BEGIN Text for analysis

The next screen opens up to a series of toolbar choices. “A player’s objective, according to the game guidebook, is to safely reach the Oregon Territory with one’s family, thereby ‘increasing one’s options for economic success’” [2]. Let’s look at how the individual player begins to work toward that goal. The journey begins in 1848. The month of departure is left open to the player and the consequences are accordingly appropriate—should one choose to set out in January, for example, the snow and ice would create insurmountable hardships such as danger in fording rivers, stuck wagon wheels, little game to hunt, pneumonia, and freezing to death. Similarly, setting out in July or August might lead to heat exhaustion and dust storms that would render the survival and health of those on the journey nearly impossible [1]. Thus, the student quickly learns that setting off in a more moderate month, such as April or May would more likely ensure success, and this conclusion seems logical and straight-forward enough. Other choices that the player must make, however, while they may appear simple enough to a young student, are not so clear-cut to the critical observer. For example, the game acknowledges the role of class by providing a choice in occupation, such as a banker, a doctor, a farmer, a carpenter, a teacher, etc. Corresondingly, one starts off with the amount of money appropriate to his (yes, only his) occupation. Thus, while choosing to be a banker will provide the player with a significant amount of money in the outset, choosing to be a doctor might provide fellow voyagers with crucial medical assistance later on. Attention to class, then, is the player’s first encounter with the role of larger social issues in historical experience [2].

Copyright Gamespot.

END Text for analysis
BEGIN Records shown

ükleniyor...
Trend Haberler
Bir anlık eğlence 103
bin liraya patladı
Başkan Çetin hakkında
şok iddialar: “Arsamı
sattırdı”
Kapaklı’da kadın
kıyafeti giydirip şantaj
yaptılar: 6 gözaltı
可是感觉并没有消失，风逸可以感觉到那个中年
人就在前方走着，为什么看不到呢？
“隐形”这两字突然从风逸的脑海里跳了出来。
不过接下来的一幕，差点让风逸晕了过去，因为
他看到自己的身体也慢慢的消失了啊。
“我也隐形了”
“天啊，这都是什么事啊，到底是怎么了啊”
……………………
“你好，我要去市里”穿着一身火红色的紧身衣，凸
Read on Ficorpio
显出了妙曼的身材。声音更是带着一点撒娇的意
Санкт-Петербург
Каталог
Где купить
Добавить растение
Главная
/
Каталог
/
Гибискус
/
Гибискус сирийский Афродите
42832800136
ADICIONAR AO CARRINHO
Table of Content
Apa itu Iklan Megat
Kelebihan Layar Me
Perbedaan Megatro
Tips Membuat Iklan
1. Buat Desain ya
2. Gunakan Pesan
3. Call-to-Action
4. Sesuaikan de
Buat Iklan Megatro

END Records shown
BEGIN Records shown

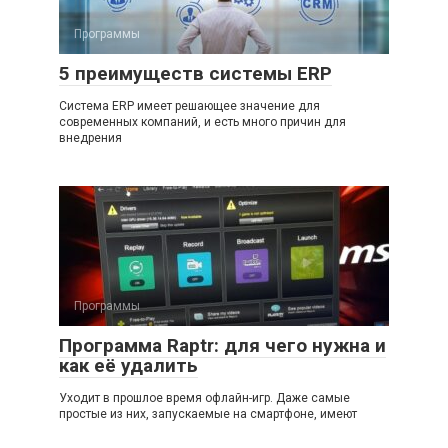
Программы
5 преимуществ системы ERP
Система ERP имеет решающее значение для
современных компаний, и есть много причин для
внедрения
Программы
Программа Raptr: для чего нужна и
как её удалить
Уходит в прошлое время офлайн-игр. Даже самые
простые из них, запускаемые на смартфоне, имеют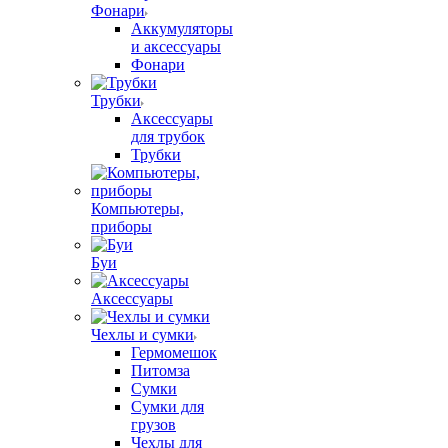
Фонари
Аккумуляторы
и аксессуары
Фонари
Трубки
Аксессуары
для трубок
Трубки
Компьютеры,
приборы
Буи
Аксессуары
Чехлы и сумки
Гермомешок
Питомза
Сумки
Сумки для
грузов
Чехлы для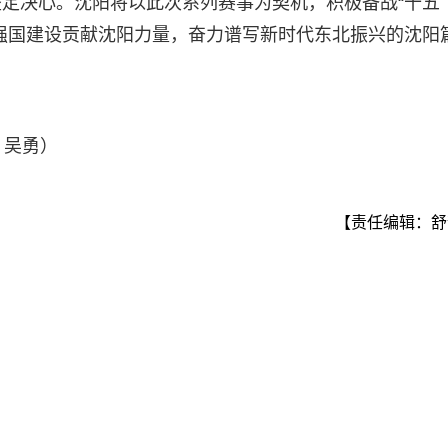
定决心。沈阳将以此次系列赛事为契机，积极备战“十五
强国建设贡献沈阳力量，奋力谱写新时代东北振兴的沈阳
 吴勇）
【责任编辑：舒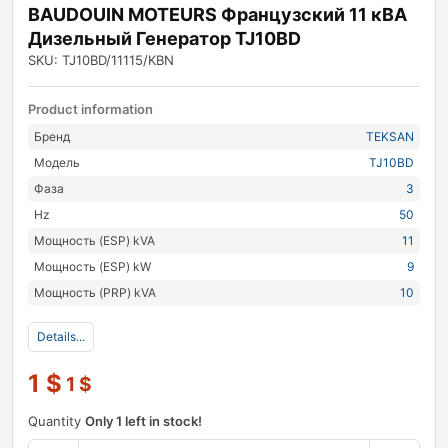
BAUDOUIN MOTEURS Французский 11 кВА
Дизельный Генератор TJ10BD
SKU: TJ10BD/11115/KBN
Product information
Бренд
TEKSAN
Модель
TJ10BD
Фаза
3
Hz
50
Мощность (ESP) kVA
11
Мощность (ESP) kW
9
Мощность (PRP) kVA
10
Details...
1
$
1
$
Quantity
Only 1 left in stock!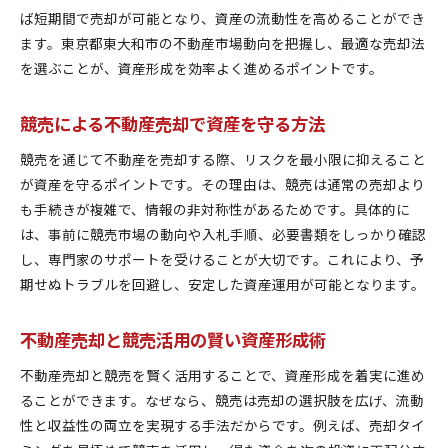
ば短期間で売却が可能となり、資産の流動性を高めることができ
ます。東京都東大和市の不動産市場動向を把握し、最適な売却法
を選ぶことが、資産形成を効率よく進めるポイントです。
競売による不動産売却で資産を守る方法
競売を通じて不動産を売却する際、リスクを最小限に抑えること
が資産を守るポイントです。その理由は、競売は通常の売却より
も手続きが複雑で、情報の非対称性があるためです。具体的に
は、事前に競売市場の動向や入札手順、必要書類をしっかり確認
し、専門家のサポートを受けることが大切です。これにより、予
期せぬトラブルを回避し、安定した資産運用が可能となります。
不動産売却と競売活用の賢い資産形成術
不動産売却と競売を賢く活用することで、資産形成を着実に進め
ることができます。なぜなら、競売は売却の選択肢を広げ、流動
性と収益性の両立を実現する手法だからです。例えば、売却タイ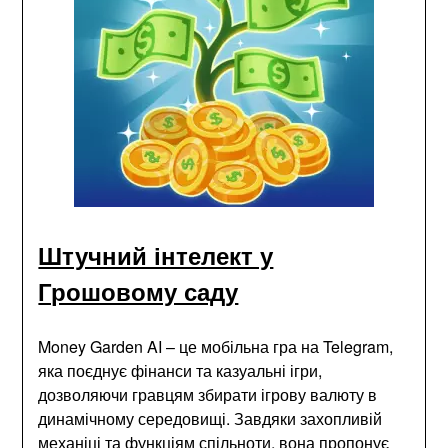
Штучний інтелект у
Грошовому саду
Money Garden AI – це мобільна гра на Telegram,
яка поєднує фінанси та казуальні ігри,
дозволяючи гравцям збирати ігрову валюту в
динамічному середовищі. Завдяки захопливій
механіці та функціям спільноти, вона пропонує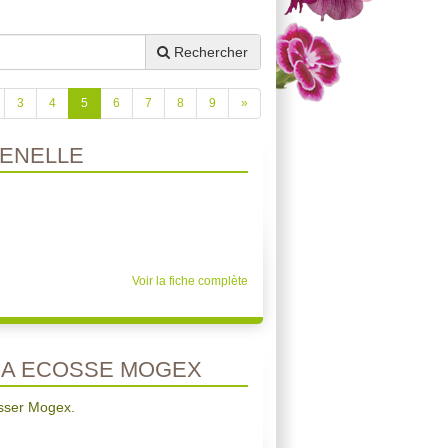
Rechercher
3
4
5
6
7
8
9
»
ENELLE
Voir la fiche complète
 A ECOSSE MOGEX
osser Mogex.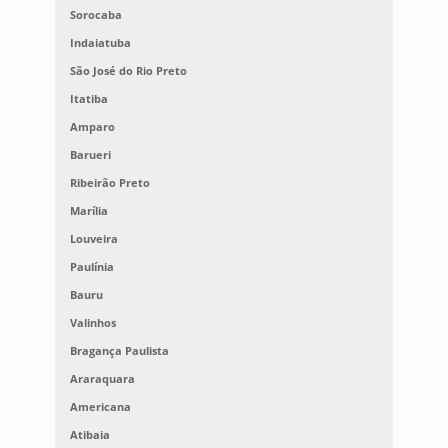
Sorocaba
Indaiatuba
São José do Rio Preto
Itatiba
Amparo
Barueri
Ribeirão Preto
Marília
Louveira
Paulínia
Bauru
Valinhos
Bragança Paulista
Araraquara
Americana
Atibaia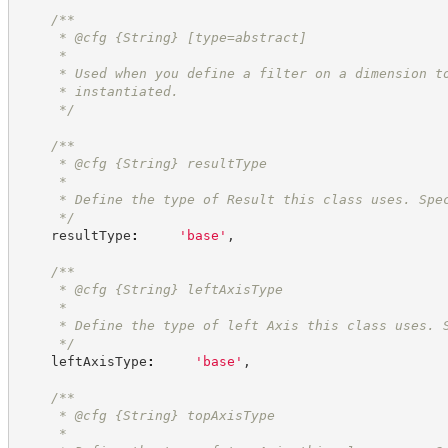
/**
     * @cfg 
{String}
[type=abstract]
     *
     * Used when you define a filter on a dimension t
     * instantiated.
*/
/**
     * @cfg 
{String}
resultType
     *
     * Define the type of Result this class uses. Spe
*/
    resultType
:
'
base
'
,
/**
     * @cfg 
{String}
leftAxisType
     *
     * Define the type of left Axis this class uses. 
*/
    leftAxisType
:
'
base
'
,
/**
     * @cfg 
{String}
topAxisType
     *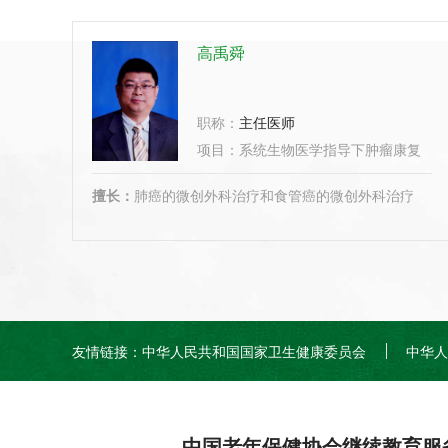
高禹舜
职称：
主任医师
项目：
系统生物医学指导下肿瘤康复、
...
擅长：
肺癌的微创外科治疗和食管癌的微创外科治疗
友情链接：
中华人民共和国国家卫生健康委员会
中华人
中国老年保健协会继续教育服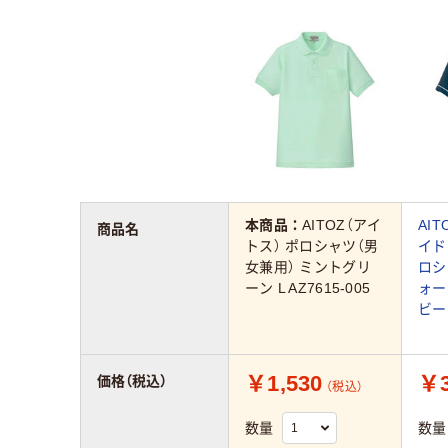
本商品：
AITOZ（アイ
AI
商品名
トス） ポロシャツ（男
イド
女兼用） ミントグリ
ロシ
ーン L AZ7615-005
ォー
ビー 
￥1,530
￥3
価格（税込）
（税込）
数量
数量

END Records shown
BEGIN Records shown

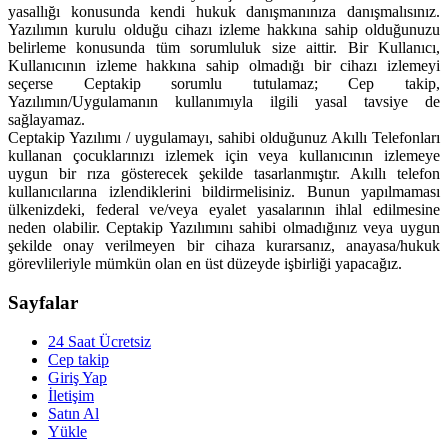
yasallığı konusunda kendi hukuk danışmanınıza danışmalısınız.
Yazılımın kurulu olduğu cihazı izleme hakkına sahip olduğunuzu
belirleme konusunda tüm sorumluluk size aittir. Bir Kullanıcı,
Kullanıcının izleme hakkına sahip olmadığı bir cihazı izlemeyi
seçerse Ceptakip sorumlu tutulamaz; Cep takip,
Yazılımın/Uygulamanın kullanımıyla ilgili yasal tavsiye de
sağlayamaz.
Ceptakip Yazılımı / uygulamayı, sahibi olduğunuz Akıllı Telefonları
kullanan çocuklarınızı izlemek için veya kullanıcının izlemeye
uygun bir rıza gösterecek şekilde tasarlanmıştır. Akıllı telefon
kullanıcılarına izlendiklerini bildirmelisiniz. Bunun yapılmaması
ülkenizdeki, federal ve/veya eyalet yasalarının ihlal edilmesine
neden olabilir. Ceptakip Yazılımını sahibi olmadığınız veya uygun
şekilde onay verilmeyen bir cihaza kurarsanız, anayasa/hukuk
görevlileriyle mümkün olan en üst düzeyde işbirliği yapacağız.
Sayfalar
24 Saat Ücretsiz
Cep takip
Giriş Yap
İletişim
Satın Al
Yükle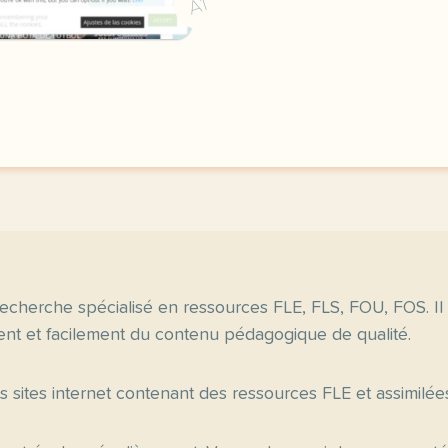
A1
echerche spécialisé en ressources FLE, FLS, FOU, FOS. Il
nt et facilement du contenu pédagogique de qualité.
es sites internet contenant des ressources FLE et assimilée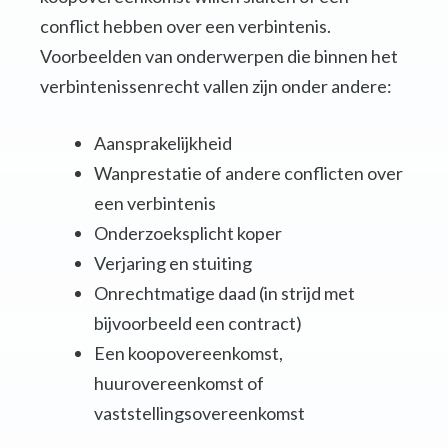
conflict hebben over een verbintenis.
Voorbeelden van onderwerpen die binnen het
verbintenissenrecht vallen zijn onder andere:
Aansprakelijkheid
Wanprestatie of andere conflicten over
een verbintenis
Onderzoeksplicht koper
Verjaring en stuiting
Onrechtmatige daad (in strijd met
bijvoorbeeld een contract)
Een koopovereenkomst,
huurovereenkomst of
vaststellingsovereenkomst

END Records shown

▶ _Work instructions_
[a] According to the text about the game set on the journey to the Oregon Territory, in what year does the journey begin?
[b] Extend the text about the game set on the journey to the Oregon Territory by writing the next paragraph, picking up after its last line.

▶ _Outputs by task_
[a] 1848

[b]
Self-Identification
The player also gets to choose the names and ages of his five fellow travelers. Where his own self-identification is concerned, however, the specifics are largely one-sided. Because each player is the leader and the only member on the journey whose occupation is actually determined, he automatically gets cast as a white male, without any opportunity to have done otherwise. The option to journey as either a woman or a member of another race is non-existent. As Bill Bigelow notes in his critical essay “On the Road to Cultural Bias: A Critique of the Oregon Trail CD-ROM (1997), “without acknowledging it, The Oregon Trail maneuvers students into thinking and acting as if they were all males [2]. The game highlights a male lifestyle and poses problems that historically fell within the male domain, such as whether and where to hunt, what route to take, whether and what to trade, and whether to caulk a wagon or ford a river” [2] . A woman’s role in the Oregon Trail is ignored and left altogether out. This role included such difficulties as maintaining a sense of community despite hardships and stress, cooking and caring for children in the wilderness, and resolving tension and conflict. Such challenges are not part of the Oregon Trail. Instead, the measure of the journey’s success only plays out through basic survival tactics, thereby reinforcing a male-dominated understanding of what problems the trail presented to its actual travelers [2]. Similarly, while African Americans are present in the game, their personal narratives are not. Throughout the game, for instance, a young black girl occasionally pops up to advise “I think it’s time we be moving on now” [2], as if her presence were no more contested than her white counterpart, when in fact many provisions of societies that sponsored wagon trains directly excluded African Americans from making the journey. If African Americans did, in fact, succeed in completing their journey, they were met by black exclusion laws passed in the Oregon Territory in the 1840s barring black residency [2]. Thus, by providing neither a gender nor race option at the outset of the game, The Oregon Trail markedly misrepresents many volatile and sensitive issues surrounding the journey west in the mid-19 th century.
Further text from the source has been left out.